**Problem statement**
Carry on the forum thread about the survey that built a perfect man and woman from celebrity body parts, starting right after its last line.

# That's not perfect....to an FA!



## Tad (Apr 15, 2014)

This article presented the results of some online survey that asked men and women to offer the ideal body pieces from various celebrities to make the perfect man and women. <--if this sentence makes no sense, just go read the article, it isn't that complicated.

https://ca.shine.yahoo.com/blogs/shine-on/composite-shows-perfect-man-woman-look-193716664.html

As an FA -- of both genders, even if I'm predominantly straight -- all I can do is shake my head and wonder "Really? REALLY????? :doh: " Of course, none of the celebrity body parts on offer were likely anything but thin or muscular, and the latter only for the men (well, other than the hair, which I'm sure was only full).

I don't know, maybe they resonate more, on one gender or the other, for some others, not everyone is as universal in fat preference as I am.

I guess what I'm saying is, I'm curious about your reactions.


----------



## Dr. Feelgood (Apr 15, 2014)

Tad said:


> This article presented the results of some online survey that asked men and women to offer the ideal body pieces from various celebrities to make the perfect man and women.

**Dataset**

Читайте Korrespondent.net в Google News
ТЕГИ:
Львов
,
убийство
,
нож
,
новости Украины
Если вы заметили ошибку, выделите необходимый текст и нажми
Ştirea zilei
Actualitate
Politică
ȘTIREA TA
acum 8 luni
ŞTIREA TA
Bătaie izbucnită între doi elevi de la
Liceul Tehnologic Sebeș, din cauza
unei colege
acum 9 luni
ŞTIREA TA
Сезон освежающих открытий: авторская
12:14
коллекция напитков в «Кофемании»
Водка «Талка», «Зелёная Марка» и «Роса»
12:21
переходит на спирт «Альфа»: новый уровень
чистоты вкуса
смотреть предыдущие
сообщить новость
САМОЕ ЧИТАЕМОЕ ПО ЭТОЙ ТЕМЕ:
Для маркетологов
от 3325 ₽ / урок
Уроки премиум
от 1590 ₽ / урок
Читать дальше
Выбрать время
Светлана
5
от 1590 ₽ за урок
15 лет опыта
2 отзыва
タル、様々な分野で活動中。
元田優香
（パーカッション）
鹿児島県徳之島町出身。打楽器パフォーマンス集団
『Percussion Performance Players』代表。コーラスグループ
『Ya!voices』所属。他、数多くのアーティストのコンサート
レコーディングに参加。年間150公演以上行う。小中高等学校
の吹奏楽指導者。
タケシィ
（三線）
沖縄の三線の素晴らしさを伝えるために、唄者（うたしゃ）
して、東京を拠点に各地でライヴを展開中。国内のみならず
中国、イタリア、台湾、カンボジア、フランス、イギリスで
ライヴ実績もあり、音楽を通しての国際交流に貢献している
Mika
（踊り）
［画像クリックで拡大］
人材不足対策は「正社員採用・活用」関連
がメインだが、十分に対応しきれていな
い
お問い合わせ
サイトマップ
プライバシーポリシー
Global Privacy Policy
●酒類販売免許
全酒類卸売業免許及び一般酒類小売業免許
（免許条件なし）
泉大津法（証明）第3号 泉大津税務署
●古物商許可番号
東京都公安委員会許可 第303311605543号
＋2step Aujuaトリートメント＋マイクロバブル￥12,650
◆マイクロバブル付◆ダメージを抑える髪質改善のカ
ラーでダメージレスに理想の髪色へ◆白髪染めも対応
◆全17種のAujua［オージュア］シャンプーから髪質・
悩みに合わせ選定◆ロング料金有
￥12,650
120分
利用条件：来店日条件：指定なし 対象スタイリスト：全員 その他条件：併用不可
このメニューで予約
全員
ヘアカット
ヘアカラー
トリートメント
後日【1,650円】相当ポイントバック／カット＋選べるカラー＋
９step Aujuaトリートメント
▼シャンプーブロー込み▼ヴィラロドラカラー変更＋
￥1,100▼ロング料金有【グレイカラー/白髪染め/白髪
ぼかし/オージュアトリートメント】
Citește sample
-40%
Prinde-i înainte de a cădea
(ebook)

**Result of the exercise**
I think they did a terrific job. The stitches didn't even show!


----------



## loopytheone (Apr 15, 2014)

I saw this and thought the same thing. It is interesting though that females seem to prefer slimmer men and women whilst men prefer bulkier shapes (curvier for the women and more muscular for the men).


----------



## lille (Apr 17, 2014)

Something about reducing people to individual body parts is really really creepy to me.


----------



## Missamanda (Apr 17, 2014)

lille said:


> Something about reducing people to individual body parts is really really creepy to me.



I concur. 
Gives an Ed Gein skin suit kind of vibe. Throw on a belt of nipples and she's ready to go.


----------



## Dromond (Apr 18, 2014)

That's very uncanny valley.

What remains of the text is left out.